Last Sunday night, Naile Istogu looked up and saw someone she never expected to see again. Her husband.

The family had been separated for more than two months, ever since they were the victims of another NATO bombing mistake. In the chaos that followed, father and two daughters wound up in separate Albanian refugee camps; mother and two sons in the Isa Grezda Hospital.

Mustafe Istogu was at first thrilled to see his wife and boys. Then he broke into tears.

"He saw my son had a leg amputated," Mrs. Istogu says.

Krenar, 7, was riding with the rest of his family in a truck near Djakovica (pronounced Jah-koh-VEET-sah) on April 14 when they heard the fighter jet high overhead. The others managed to jump out and run into the woods; Krenar could not escape in time.

Doctors at the hospital amputated his right leg below the knee. They also stitched up a gaping wound that nearly paralyzed his left arm. He is learning to walk on crutches, but the wood chafes his arm so badly that his parents have to carry him most of the time.

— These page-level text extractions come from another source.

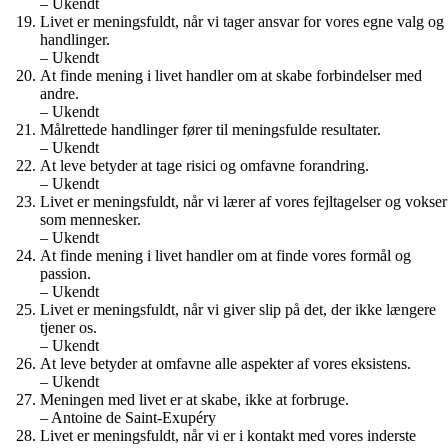
– Ukendt
Livet er meningsfuldt, når vi tager ansvar for vores egne valg og
handlinger.
– Ukendt
At finde mening i livet handler om at skabe forbindelser med
andre.
– Ukendt
Målrettede handlinger fører til meningsfulde resultater.
– Ukendt
At leve betyder at tage risici og omfavne forandring.
– Ukendt
Livet er meningsfuldt, når vi lærer af vores fejltagelser og vokser
som mennesker.
– Ukendt
At finde mening i livet handler om at finde vores formål og
passion.
– Ukendt
Livet er meningsfuldt, når vi giver slip på det, der ikke længere
tjener os.
– Ukendt
At leve betyder at omfavne alle aspekter af vores eksistens.
– Ukendt
Meningen med livet er at skabe, ikke at forbruge.
– Antoine de Saint-Exupéry
Livet er meningsfuldt, når vi er i kontakt med vores inderste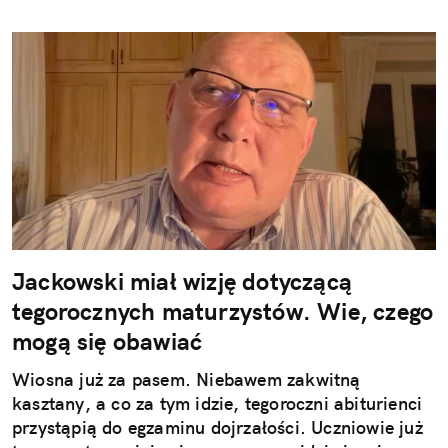
Jackowski miał wizję dotyczącą
tegorocznych maturzystów. Wie, czego
mogą się obawiać
Wiosna już za pasem. Niebawem zakwitną
kasztany, a co za tym idzie, tegoroczni abiturienci
przystąpią do egzaminu dojrzałości. Uczniowie już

"It's impossible to see how this happened," his father says, still bitter at NATO. "They can't recognize a column of civilians? If this happened to us in a battle with Serb forces it would be one thing, but to have this happen in a column is very tragic."

That the family was reunited is due to some incredible luck and a German TV station.

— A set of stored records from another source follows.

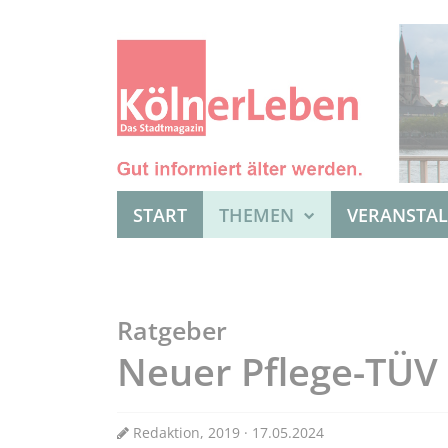
START
THEMEN
VERANSTA
Ratgeber
Neuer Pflege-TÜV
Redaktion, 2019 · 17.05.2024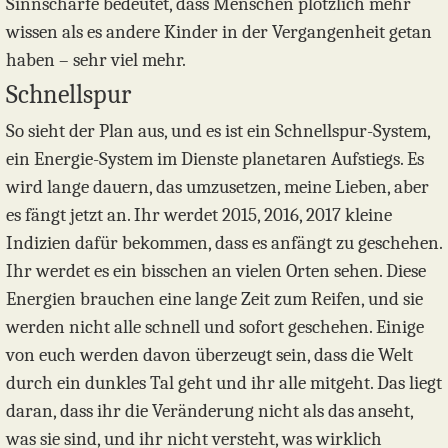
Sinnschärfe bedeutet, dass Menschen plötzlich mehr
wissen als es andere Kinder in der Vergangenheit getan
haben – sehr viel mehr.
Schnellspur
So sieht der Plan aus, und es ist ein Schnellspur-System,
ein Energie-System im Dienste planetaren Aufstiegs. Es
wird lange dauern, das umzusetzen, meine Lieben, aber
es fängt jetzt an. Ihr werdet 2015, 2016, 2017 kleine
Indizien dafür bekommen, dass es anfängt zu geschehen.
Ihr werdet es ein bisschen an vielen Orten sehen. Diese
Energien brauchen eine lange Zeit zum Reifen, und sie
werden nicht alle schnell und sofort geschehen. Einige
von euch werden davon überzeugt sein, dass die Welt
durch ein dunkles Tal geht und ihr alle mitgeht. Das liegt
daran, dass ihr die Veränderung nicht als das anseht,
was sie sind, und ihr nicht versteht, was wirklich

Soon after arriving in an Albanian refugee camp, Mustafe Istogu was able to call his brother, who lives in Germany. The brother was watching TV a few nights later when he saw a report from a second huge refugee camp. And there on the screen were his nieces -- Mustafe's daughters.

The brother went to Albania, found both girls, then located Mustafe. Mustafe already had learned from other refugees that the rest of his family had been hospitalized in Djakovica. As soon as possible after the war ended, he used some of the money his brother left him and caught a taxi to Kosovo.

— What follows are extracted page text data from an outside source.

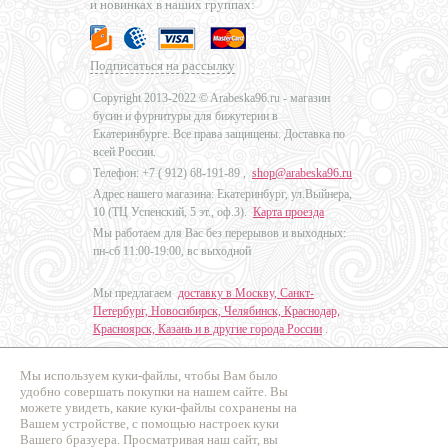
и новинках в наших группах:
Подписаться на рассылку
Copyright 2013-2022 © Arabeska96.ru - магазин
бусин и фурнитуры для бижутерии в
Екатеринбурге. Все права защищены. Доставка по
всей России.
Телефон: +7 (
912) 68-191-89
,
shop@arabeska96.ru
Адрес нашего магазина: Екатеринбург, ул.Выйнера,
10 (ТЦ Успенский, 5 эт., оф.3).
Карта проезда
Мы работаем для Вас без перерывов и выходных:
пн-сб 11:00-19:00, вс выходной
Мы предлагаем
доставку в Москву, Санкт-
Петербург, Новосибирск, Челябинск, Краснодар,
Красноярск, Казань и в другие города России
.
Мы используем куки-файлы, чтобы Вам было
Дизайн - Наталья Мальцева
удобно совершать покупки на нашем сайте. Вы
можете увидеть, какие куки-файлы сохранены на
Продвижение сайтов
Вашем устройстве, с помощью настроек куки
Промо Эксперт
Вашего бразуера. Просматривая наш сайт, вы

The road was so crowded with other returning refugees that the 50-mile ride took 12 hours.

When doctors give their okay that Kenar is able to travel, the Istogus intend to go to Albania, pick up the girls and move to Germany. But the family still won't be complete.

"My other son ran into the woods that day," Mrs. Istogu says, "and I don't know what happened to him."

* * *

When Dr. Bardhi, the hospital's nose and throat specialist, has a rare free moment, he works on a puzzle.

It is putting skeletons back together.

A few days after the war ended, a reporter with Djakovica's local newspaper called and asked if Bardhi would meet him at 80 Millosh St. Some bones had been found in the charred ruins of a house, and the reporter wanted to know if they were animal or human.

Bardhi took one look at a long, straight bone and knew the answer instantly. It was a human leg.

On April 1, neighbors had heard shots coming from the house, owned by an Albanian couple who ran a nearby paint store. The house was later consumed by flames from a Serb mortar attack.

The bones were scattered throughout the ruins, probably by dogs. For the past week, Bardhi has been piecing them together and now has two nearly complete skeletons. War crimes investigators have yet to visit the site, but there are many, many other places in Kosovo to keep them busy.

"This kind of victim is all around here," Bardhi says with a mixture of sadness and anger.

But now his walkie-talkie beeps. It is time to return to the hospital and tend to the living.

On the way back he picks up a few fresh peaches, just arrived from Albania.

"For my wife," he says. "She is pregnant and she hasn't seen anything like this in months."